フィリピン味の素社 AJINOMOTO PHILIPPINES CORPORATION
社長 尾崎弘一氏

 

 

 

味の素といえば日本を代表する食品メーカーとして知られるが、ここフィリピンでも8割もの家庭で味の素製品を使用しているほどの浸透ぶりだ。その拡大の背景は?また今後フィリピンでどのような展開をしようとしているのか? 海外畑13年の尾崎社長にご自身の海外経験も合わせてお話を伺った。(取材:2023年3月14日)

 

 

編集部

 

海外事業に携わるきっかけは?

 

尾崎氏

 

実は最初、海外事業にまったく興味がなかったですね(笑)。新卒で味の素に入社して以来、営業を9年、製品マーケティングに7年携わっていたのですが、営業部門にやりがいを感じ、国内営業一筋のビジネスマン生活を思い描いていたので、海外食品部への異動当初、ふてくされてもいました(笑)。その認識を変えてくれたのがフィリピンでの経験です。

味の素では海外食品部に配属された人間は、東南アジアで一週間『直販』を体験します。車に製品を積んで市場に行き、「市場のおばちゃんたち」と会話して注文を取り、現金で回収して会社に納め、翌日販売する商品を車に積み込む。フィリピン味の素社でも1958年の創業以来65年、この『直販』をメインに販売活動を行って来ました。今でこそ離島はディストリビュータにお願いしていますが、創業当時は全地域、今でも約30箇所の営業所がこの『直販』で販売を行っており、『直販』が総売上の一定量を占めています。ここで培った人的資産、顧客資産は味の素の海外事業の原点であり、味の素ならではの強みでもあります。

_データ行_
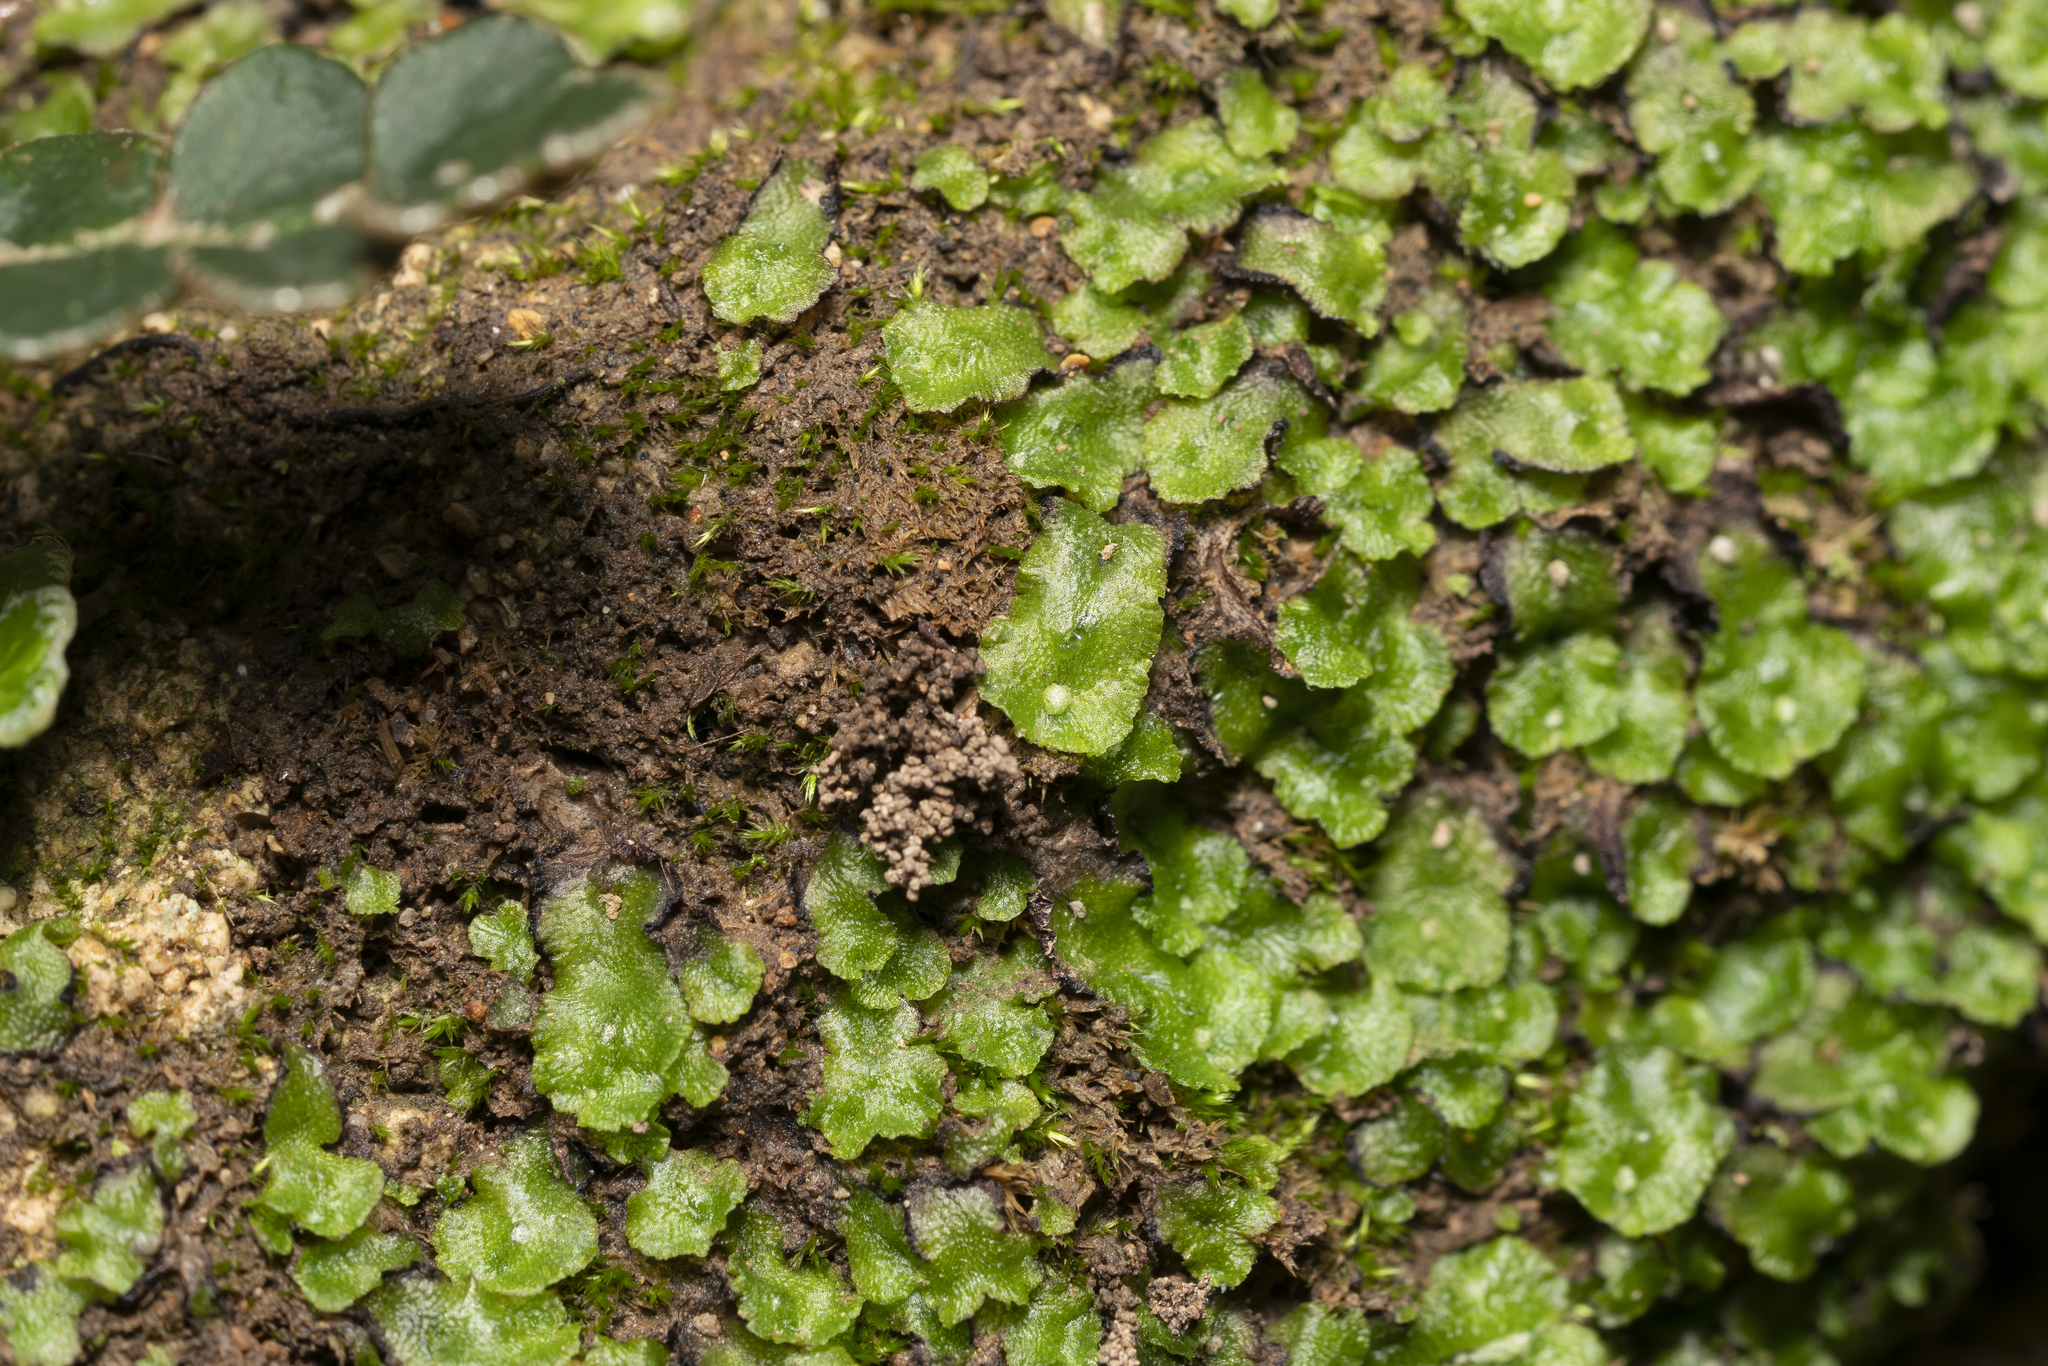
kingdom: Plantae
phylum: Marchantiophyta
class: Marchantiopsida
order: Marchantiales
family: Cleveaceae
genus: Clevea
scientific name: Clevea spathysii
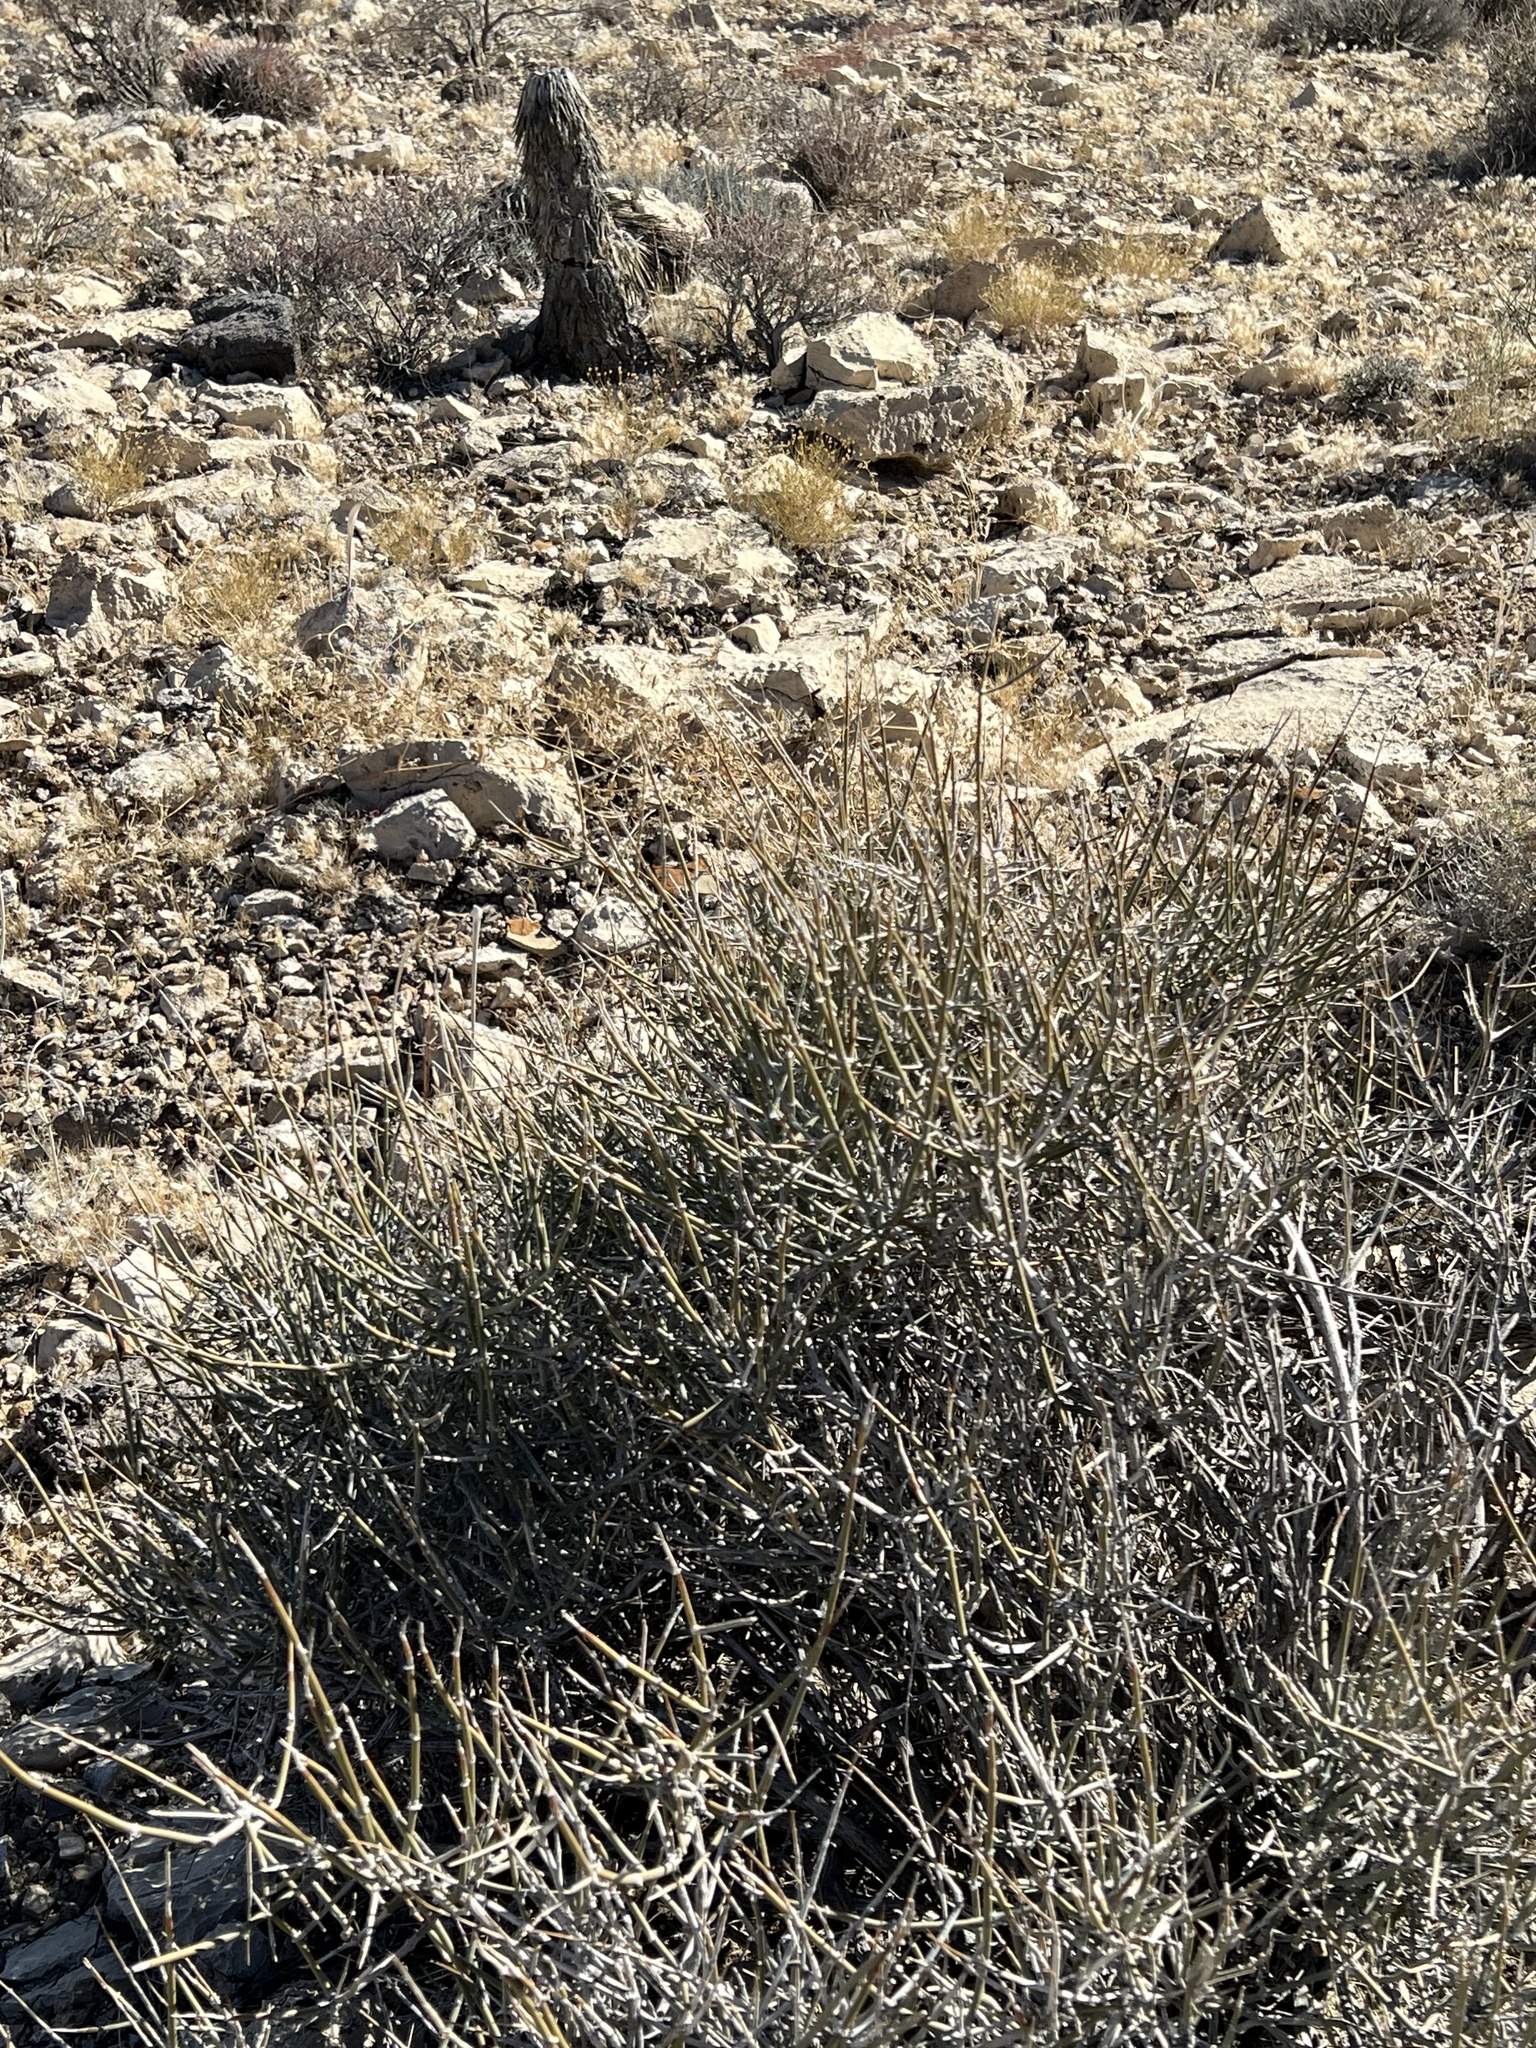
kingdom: Plantae
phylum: Tracheophyta
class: Gnetopsida
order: Ephedrales
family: Ephedraceae
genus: Ephedra
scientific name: Ephedra nevadensis
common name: Gray ephedra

_課題の内容_
本文抜粋の「味の素では海外食品部に配属さ」から「ならではの強みでもあります。」までを、最後の語句も含めて一字も変えずに書き写すこと。 資料はここでは使わない。

_完成した解答_
味の素では海外食品部に配属された人間は、東南アジアで一週間『直販』を体験します。車に製品を積んで市場に行き、「市場のおばちゃんたち」と会話して注文を取り、現金で回収して会社に納め、翌日販売する商品を車に積み込む。フィリピン味の素社でも1958年の創業以来65年、この『直販』をメインに販売活動を行って来ました。今でこそ離島はディストリビュータにお願いしていますが、創業当時は全地域、今でも約30箇所の営業所がこの『直販』で販売を行っており、『直販』が総売上の一定量を占めています。ここで培った人的資産、顧客資産は味の素の海外事業の原点であり、味の素ならではの強みでもあります。